◆ EXERCISE OBJECTIVE
Since only part of the records is wanted, repeat exactly the lines from the one containing "mio consenso in" through the last line, both included.

◆ ENTRIES SUPPLIED
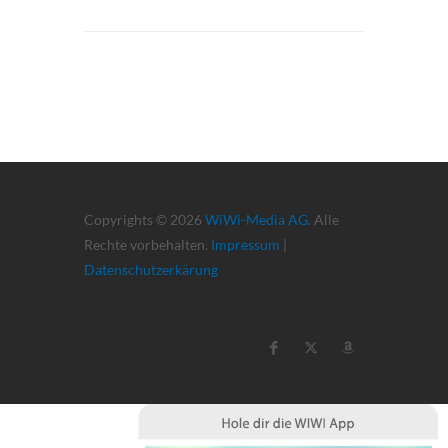
Copyrights © 2026
WiWi-Media AG
. Alle
Rechte vorbehalten.
Impressum
|
Datenschutzerkärung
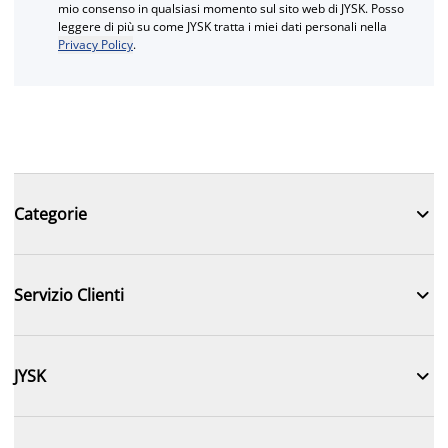
mio consenso in qualsiasi momento sul sito web di JYSK. Posso
leggere di più su come JYSK tratta i miei dati personali nella
Privacy Policy
.

Categorie

Servizio Clienti

JYSK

◆ EXERCISE ANSWER
mio consenso in qualsiasi momento sul sito web di JYSK. Posso
leggere di più su come JYSK tratta i miei dati personali nella
Privacy Policy
.

Categorie

Servizio Clienti

JYSK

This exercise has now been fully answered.